In a recent post, I wanted to break out a paragraph into a callout or sidebar -- a little box of goodness inset into the body of my post. This proved rather more difficult than I'd planned.
Initially, I crafted the callout by hand, using a DIV for the box, and two DIVs within that for the title and body. I putzed with the CSS for a while to get it looking the way I wanted, and when I finally got it looking the way I wanted, I pulled the styles out and coded them in my blog's stylesheet.
So far, so good. This was shaping up to be a minor pain, but nothing I couldn't handle. The first big hiccup happened when I realized that the styles for my DIVs weren't showing up in Google Reader for my RSS feed (you may have noticed this).
Diagnosing this problem turned out to be a much bigger rathole than I expected. Initially, I thought that perhaps my feed just wasn't referencing my stylesheet, so I started playing with this. Before long, I ended up writing a simple WordPress plugin to add a stylesheet reference to my feed. No matter which event I hooked, though, I couldn't get the feed to do what I wanted it to do. After way too many attempts to fix this, I finally stumbled on some blogs that pointed out the root problem here: feed readers generally don't use stylesheets.
[callout title=Feed readers - FAIL]Needless to say, when I found out that feed readers don't actually use stylesheets, I was floored. Not only that, but this appears to be a problem almost across the board. There's a clear opportunity here for someone to step up and lead the way on this issue - someone, please carry this ball forward![/callout]
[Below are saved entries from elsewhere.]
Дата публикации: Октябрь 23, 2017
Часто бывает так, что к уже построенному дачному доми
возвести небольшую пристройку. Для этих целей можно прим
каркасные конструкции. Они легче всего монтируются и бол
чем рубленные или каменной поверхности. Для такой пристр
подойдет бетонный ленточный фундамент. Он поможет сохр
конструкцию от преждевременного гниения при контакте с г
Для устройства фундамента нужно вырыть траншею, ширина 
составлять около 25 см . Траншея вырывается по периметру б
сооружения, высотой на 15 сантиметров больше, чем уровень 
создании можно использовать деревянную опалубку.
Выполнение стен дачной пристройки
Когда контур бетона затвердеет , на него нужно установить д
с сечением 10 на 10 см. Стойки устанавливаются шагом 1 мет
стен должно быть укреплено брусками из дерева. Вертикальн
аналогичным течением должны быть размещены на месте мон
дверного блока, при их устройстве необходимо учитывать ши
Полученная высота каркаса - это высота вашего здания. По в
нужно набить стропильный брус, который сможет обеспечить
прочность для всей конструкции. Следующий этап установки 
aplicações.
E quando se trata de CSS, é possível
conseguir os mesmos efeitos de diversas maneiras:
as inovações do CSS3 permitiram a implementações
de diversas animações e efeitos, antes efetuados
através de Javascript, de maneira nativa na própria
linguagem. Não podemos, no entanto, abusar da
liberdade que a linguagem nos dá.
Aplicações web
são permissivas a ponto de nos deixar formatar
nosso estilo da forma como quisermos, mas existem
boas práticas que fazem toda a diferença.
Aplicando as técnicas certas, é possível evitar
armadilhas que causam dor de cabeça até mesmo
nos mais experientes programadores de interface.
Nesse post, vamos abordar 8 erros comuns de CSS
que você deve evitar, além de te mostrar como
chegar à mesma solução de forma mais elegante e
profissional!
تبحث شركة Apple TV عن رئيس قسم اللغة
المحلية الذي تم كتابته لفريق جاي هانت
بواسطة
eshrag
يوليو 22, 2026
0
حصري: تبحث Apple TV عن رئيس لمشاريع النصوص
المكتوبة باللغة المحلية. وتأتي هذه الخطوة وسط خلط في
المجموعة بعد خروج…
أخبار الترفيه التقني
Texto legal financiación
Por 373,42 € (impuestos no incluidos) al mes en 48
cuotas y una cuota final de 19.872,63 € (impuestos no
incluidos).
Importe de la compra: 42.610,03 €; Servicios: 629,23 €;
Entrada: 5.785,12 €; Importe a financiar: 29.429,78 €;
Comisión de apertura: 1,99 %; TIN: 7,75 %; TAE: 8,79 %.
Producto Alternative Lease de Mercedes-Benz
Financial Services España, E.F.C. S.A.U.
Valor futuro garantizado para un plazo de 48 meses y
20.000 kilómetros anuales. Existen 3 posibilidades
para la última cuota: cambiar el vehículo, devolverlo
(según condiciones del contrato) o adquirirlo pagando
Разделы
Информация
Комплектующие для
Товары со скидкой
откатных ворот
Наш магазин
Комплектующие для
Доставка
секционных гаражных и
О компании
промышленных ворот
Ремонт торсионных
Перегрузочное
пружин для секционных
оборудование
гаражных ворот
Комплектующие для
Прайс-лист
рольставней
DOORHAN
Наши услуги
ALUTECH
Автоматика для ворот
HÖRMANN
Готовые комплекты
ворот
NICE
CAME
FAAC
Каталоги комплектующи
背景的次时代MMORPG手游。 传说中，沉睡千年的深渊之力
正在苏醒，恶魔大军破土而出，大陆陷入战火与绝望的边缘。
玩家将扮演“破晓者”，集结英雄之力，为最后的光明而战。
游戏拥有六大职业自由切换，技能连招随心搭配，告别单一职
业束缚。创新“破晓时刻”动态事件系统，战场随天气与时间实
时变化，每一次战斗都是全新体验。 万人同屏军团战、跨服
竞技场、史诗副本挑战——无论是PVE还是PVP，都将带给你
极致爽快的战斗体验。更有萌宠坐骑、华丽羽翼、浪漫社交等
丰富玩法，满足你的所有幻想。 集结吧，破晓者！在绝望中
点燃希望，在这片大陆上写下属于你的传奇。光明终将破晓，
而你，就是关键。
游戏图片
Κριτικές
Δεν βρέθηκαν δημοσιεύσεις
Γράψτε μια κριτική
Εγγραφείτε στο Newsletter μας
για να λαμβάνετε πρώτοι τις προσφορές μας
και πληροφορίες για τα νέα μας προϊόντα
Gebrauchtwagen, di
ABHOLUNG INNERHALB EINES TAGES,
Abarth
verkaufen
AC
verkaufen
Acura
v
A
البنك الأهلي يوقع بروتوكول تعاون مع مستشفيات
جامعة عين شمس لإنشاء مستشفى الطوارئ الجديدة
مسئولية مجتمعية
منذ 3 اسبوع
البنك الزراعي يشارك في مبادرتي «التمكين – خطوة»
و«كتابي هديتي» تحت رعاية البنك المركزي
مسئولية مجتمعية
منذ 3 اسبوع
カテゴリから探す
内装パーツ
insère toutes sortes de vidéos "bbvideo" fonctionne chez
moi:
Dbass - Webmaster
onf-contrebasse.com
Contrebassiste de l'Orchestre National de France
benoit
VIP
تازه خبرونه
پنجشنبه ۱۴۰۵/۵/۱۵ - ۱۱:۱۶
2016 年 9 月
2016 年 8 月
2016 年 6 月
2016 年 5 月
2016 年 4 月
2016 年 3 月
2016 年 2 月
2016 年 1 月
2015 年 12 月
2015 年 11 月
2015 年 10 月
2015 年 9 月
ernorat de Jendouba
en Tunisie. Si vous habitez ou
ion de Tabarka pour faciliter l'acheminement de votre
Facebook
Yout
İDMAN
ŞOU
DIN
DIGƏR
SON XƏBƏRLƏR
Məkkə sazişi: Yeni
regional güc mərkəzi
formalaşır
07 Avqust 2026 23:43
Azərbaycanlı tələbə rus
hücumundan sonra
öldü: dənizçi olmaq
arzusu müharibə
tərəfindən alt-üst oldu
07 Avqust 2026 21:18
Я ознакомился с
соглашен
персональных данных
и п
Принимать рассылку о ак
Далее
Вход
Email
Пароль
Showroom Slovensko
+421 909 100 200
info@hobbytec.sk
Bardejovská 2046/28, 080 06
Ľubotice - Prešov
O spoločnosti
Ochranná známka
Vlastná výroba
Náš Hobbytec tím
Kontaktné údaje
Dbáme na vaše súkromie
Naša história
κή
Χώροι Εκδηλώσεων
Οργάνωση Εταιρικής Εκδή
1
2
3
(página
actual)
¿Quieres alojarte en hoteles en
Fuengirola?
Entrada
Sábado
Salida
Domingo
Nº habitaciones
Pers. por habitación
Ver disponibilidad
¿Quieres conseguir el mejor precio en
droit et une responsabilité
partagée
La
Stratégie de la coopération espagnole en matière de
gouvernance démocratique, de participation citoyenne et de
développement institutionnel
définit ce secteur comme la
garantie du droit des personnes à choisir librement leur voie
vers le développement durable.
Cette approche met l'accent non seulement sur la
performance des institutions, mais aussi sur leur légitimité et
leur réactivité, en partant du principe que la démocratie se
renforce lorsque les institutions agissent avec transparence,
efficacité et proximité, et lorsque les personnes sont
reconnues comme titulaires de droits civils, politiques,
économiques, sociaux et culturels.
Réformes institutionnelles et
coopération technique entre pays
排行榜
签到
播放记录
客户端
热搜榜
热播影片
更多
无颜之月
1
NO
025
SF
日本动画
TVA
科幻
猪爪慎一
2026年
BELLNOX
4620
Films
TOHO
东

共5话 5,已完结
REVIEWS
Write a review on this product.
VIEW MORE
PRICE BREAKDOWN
So, the real solution, it appears, is to have the styles embedded in the DIV definitions. This is ugly for all sorts of reasons that are probably obvious to you, but it's the only way I can see to solve this problem if I want styles in my feed (which I do).
Given that constraint, I elected to make another plugin -- this time, to let me use quicktag-style encoding to type my callout into my post and translate this into appropriately-styled DIVs for display. As evidenced by the callout in this post, this is progressing nicely. I've checked this plugin into the WordPress plugin repository, though I'm sure there's still some fine-tuning to come.
When have you extended a system that didn't quite do what you wanted it to?